## Consigne de travail:
Pouvez-vous retaper à l'identique le passage de l'extrait ci-dessous sur la contribution économique des immigrés, depuis « En ce qui concerne » jusqu'à « le démontre pas. » ?

## Extrait étudié:
• • • •

Bien sur, il faut retraiter  les données du tableau ci-dessus:

  • Les immigrés reçoivent 5 milliards d’allocation chômage. On les retranchera donc de la colonne salaires et allocations chômage.
  • Les employeurs des immigrés versent 51 milliards au titre des cotisations sociales. Cette estimation découle du comportement moyen des entreprises en France, qui versent 57 centimes de cotisations pour chaque euro de salaire net.

En ce qui concerne la contribution économique des « petits-enfants » d’immigrés, j’ai choisi d’appliquer une règle simple, qui consiste à multiplier leur nombre par le PIB moyen par habitant de notre pays, considérant qu’ils ne se différencient pas du reste de la population au plan économique, du moins, tant qu’une étude ne le démontre pas.

Le chiffre auquel on parvient ici n’est qu’une estimation informelle et non exhaustive, qui ne tient pas compte, par exemple, des résultats économiques des sociétés dont le dirigeant est immigré ou bien encore des profits que les employeurs de salariés immigrés retirent de cette exploitation (a priori, plusieurs dizaines de milliards d’euros…).

Quoiqu’il en soit, si par la plus obscure des providences, un régime identitaire post démocratique venait à chasser toutes les personnes d’origine étrangère, parents, enfants (ainsi que conjoints autochtones), la France perdrait instantanément un sixième de sa richesse annuelle.

Au plan matériel, c’est beaucoup, mais en termes de déchéance morale collective, les dégâts seraient, eux, incalculables.

• • • •

## Données fournies:
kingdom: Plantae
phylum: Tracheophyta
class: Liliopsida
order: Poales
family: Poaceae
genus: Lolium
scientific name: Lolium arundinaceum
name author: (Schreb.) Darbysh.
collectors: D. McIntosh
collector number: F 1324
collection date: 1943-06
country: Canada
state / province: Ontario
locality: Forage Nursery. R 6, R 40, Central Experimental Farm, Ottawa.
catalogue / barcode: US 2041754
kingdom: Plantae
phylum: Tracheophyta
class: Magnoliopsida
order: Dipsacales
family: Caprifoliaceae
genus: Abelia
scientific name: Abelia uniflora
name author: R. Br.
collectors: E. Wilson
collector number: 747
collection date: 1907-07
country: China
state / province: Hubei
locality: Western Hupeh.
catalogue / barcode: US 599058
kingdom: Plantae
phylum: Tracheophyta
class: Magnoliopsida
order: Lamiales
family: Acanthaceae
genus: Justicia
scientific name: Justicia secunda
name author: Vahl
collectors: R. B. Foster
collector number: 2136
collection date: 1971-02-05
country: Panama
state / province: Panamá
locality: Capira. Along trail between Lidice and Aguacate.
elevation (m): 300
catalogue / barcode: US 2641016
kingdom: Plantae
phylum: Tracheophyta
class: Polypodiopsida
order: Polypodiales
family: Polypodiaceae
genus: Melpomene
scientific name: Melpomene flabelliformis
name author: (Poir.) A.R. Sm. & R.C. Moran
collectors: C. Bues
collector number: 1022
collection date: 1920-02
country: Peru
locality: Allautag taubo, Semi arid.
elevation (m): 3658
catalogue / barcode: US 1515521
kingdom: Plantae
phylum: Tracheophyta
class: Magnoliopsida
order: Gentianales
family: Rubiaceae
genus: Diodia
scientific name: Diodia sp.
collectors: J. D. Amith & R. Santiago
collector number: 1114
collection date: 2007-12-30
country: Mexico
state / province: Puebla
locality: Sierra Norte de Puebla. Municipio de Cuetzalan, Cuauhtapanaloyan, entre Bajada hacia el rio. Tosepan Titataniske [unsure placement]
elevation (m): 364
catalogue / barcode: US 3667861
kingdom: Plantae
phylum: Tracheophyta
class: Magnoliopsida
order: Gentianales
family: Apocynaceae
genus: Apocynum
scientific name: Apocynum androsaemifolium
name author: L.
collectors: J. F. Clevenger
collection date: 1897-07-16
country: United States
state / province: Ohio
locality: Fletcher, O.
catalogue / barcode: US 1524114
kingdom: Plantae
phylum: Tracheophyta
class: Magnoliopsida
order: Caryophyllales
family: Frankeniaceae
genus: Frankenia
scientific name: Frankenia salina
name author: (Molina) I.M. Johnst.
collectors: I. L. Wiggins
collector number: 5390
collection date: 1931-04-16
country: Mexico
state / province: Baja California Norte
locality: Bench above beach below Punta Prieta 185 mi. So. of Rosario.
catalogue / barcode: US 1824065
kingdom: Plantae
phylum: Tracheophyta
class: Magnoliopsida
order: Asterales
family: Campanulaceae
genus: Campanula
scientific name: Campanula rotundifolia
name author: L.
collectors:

• • • •

## Zone de réponse:
En ce qui concerne la contribution économique des « petits-enfants » d’immigrés, j’ai choisi d’appliquer une règle simple, qui consiste à multiplier leur nombre par le PIB moyen par habitant de notre pays, considérant qu’ils ne se différencient pas du reste de la population au plan économique, du moins, tant qu’une étude ne le démontre pas.